Joanne then commented on my share:
“Brett it took a few explanations and methods of convincing for Nosibu to fully understand that she didn’t have to come to work. She was soooooo concerned that she might lose her job. It was shameful to know that her experience of working relationships is one of doubt & uncertainty. Here I am at school and didn’t even consider my job security when I heard that schools are closed tomorrow. We have so much structural injustices to rescript in SA.”
Which is just such a good reminder that we still have a long way to walk together in this country. What saddens me deeply is so many people who refuse to even engage with race conversations or try to understand white privilege beyond their flawed idea that it means whites have all the stuff and didn’t do anything to earn it and need to fill up with white guilt. i am hoping that these videos will in some way draw new people in to the conversations so that they can see that it is really all about all of us working together to build a better country.
But i am excited that i am seeing more evidence that #NotOnOurWatch is growing in different places and ways. A movement of people who commit to interrupting racism and prejudice whenever they see it, whether online or off, in gentle or more firm ways. i remember telling the story of my first quite in-your-face encounter of taking a #NotOnOurWatch stand publicly which is one way this has to happen, but then seeing a status that makes a lot of sense and sharing it with your people and encouraging them to act justly is a much less confrontative but seriously as valuable way. This revolution needs to take place and small and wide scale fronts and we need to keep at it.
i had this conversation with my friend Trevor which looked at #NotOnOurWatch and his concerns that we might be alienating people with our approach and so we need to be mindful of that. There are definitely times we need to tread gently to encourage engagement, but there are other times when regardless of how the person bringing the offence responds, we need to let them know that is not okay.
One of the ways we can #NotOnOurWatch effectively is by learning how to say people’s names properly. And calling others to do the same. It is not okay to make someone else change their name so that you can pronounce it more easily. Do some work. Tame your tongue.
This is not a sprint.
This really doesn’t have to be a fight. But it does have to be intentional and ongoing. Constant.
What amazes me is how so many people expect that in 23 years [where there really is not a lot of evidence of movement from white people as a whole towards black, coloured and indian people as a whole – for most white people not a lot changed post ’94] the work of decades and then add in centuries of colonialism on top of that, would simply be wiped out.
Some laws changes. Hearts tend to move more slowly. We can see that in Americaland. It’s not a done deal. It’s waking up today and one more time committing to be a part of the solution and not a part of the problem. Committing to facing what needs to be done instead of avoiding, denying or trying to justify it. It’s about not becoming defensive but being open to small ways of making a difference and on the lookout for bigger ways where systems and structures and the things in place that keep the status quo can be tackled and dismantled and protested and shut down.

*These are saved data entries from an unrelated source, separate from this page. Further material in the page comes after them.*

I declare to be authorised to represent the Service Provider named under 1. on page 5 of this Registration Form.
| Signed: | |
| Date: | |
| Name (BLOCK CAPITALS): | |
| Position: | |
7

And of course the biggest key in this whole thing [i honestly feel like fixing racism if we were all serious is such an easy win] is building and prioritising deep friendships with people who don’t look like you. That really is it. Like all of it. Because it naturally becomes the instigator of everything that follows from then on.

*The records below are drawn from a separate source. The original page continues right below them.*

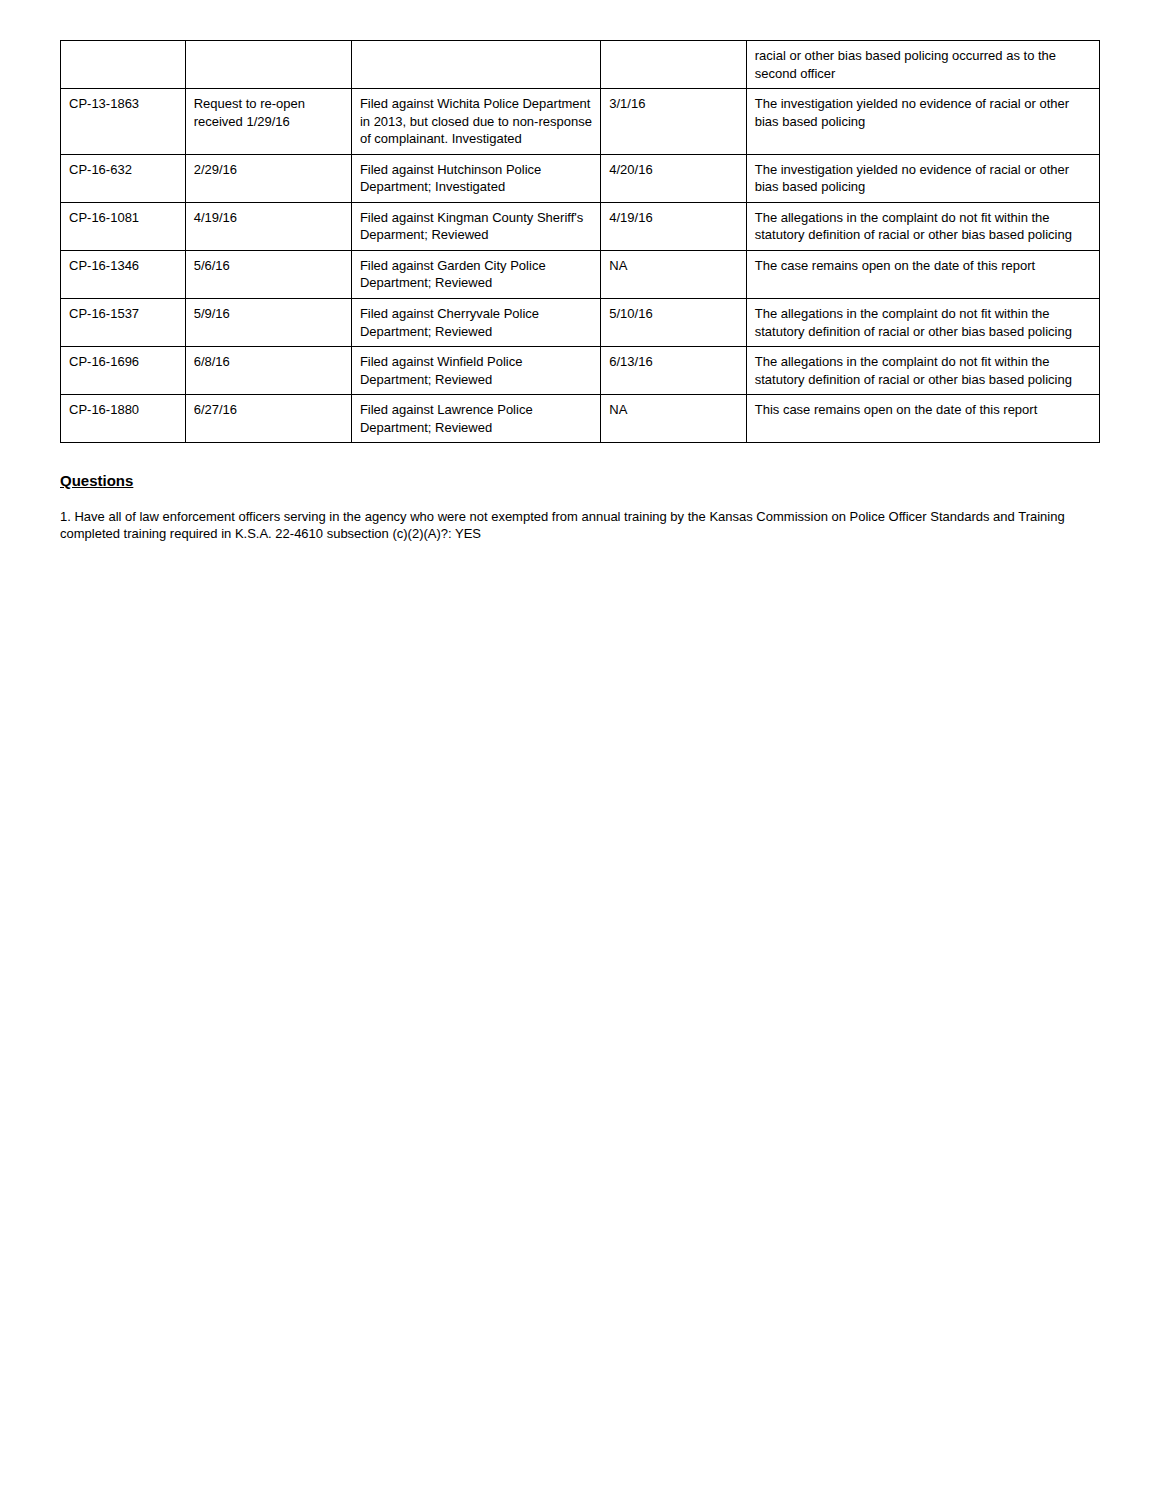| | | | | racial or other bias based policing occurred as to the second officer |
| CP-13-1863 | Request to re-open received 1/29/16 | Filed against Wichita Police Department in 2013, but closed due to non-response of complainant. Investigated | 3/1/16 | The investigation yielded no evidence of racial or other bias based policing |
| CP-16-632 | 2/29/16 | Filed against Hutchinson Police Department; Investigated | 4/20/16 | The investigation yielded no evidence of racial or other bias based policing |
| CP-16-1081 | 4/19/16 | Filed against Kingman County Sheriff's Deparment; Reviewed | 4/19/16 | The allegations in the complaint do not fit within the statutory definition of racial or other bias based policing |
| CP-16-1346 | 5/6/16 | Filed against Garden City Police Department; Reviewed | NA | The case remains open on the date of this report |
| CP-16-1537 | 5/9/16 | Filed against Cherryvale Police Department; Reviewed | 5/10/16 | The allegations in the complaint do not fit within the statutory definition of racial or other bias based policing |
| CP-16-1696 | 6/8/16 | Filed against Winfield Police Department; Reviewed | 6/13/16 | The allegations in the complaint do not fit within the statutory definition of racial or other bias based policing |
| CP-16-1880 | 6/27/16 | Filed against Lawrence Police Department; Reviewed | NA | This case remains open on the date of this report |
Questions
1. Have all of law enforcement officers serving in the agency who were not exempted from annual training by the Kansas Commission on Police Officer Standards and Training completed training required in K.S.A. 22-4610 subsection (c)(2)(A)?: YES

If there is an issue to solve i might care about it and i might try and make a difference and i might fight for it once in a while when i feel like it and i have the time or energy… but when my friend has an issue, when my friend is living in filth, when my friend has to change her name to make it more palatable for you, when my friend is refused access at a restaurant, then it becomes personal and i will do anything to make sure justice is done.
We need more friends who don’t look like us. Not so that we will have more friends who don’t look like us. But because we gain and learn and give and share so much when we develop intimacy with different people and not looking like us is one difference that brings a whole new aspect to story and lived experience and perspective and so much more.

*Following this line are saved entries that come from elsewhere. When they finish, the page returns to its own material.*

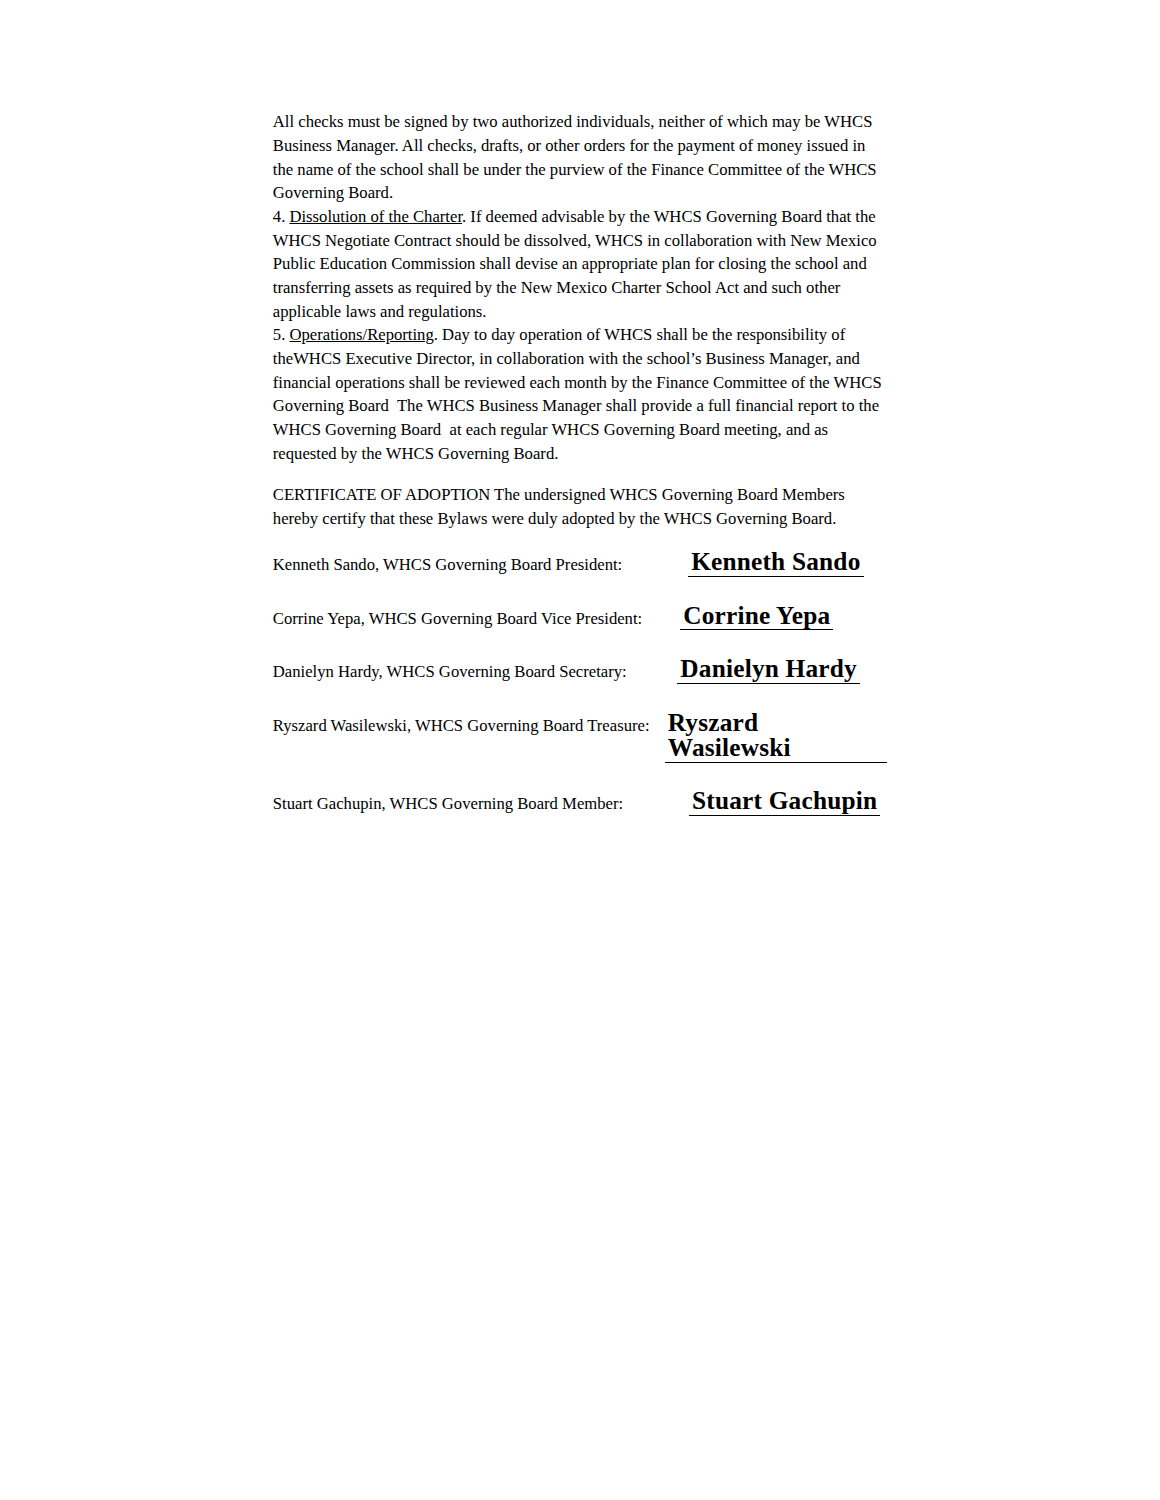All checks must be signed by two authorized individuals, neither of which may be WHCS Business Manager. All checks, drafts, or other orders for the payment of money issued in the name of the school shall be under the purview of the Finance Committee of the WHCS Governing Board.
4. Dissolution of the Charter. If deemed advisable by the WHCS Governing Board that the WHCS Negotiate Contract should be dissolved, WHCS in collaboration with New Mexico Public Education Commission shall devise an appropriate plan for closing the school and transferring assets as required by the New Mexico Charter School Act and such other applicable laws and regulations.
5. Operations/Reporting. Day to day operation of WHCS shall be the responsibility of theWHCS Executive Director, in collaboration with the school’s Business Manager, and financial operations shall be reviewed each month by the Finance Committee of the WHCS Governing Board The WHCS Business Manager shall provide a full financial report to the WHCS Governing Board at each regular WHCS Governing Board meeting, and as requested by the WHCS Governing Board.
CERTIFICATE OF ADOPTION The undersigned WHCS Governing Board Members hereby certify that these Bylaws were duly adopted by the WHCS Governing Board.
Kenneth Sando, WHCS Governing Board President: Kenneth Sando
Corrine Yepa, WHCS Governing Board Vice President: Corrine Yepa
Danielyn Hardy, WHCS Governing Board Secretary: Danielyn Hardy
Ryszard Wasilewski, WHCS Governing Board Treasure: Ryszard Wasilewski
Stuart Gachupin, WHCS Governing Board Member: Stuart Gachupin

Also i don’t know that i know anyone who genuinely has good friendships with someone of a different race who will ever refer to the collective group of that different race as “those people” – intimate friendships walk us away from othering. Not instantly. That too is a journey and it might be long and painful and include awkward and uncomfortable and tense moments. But that’s just relationship in any form right?
Let’s keep on doing better people. We got this.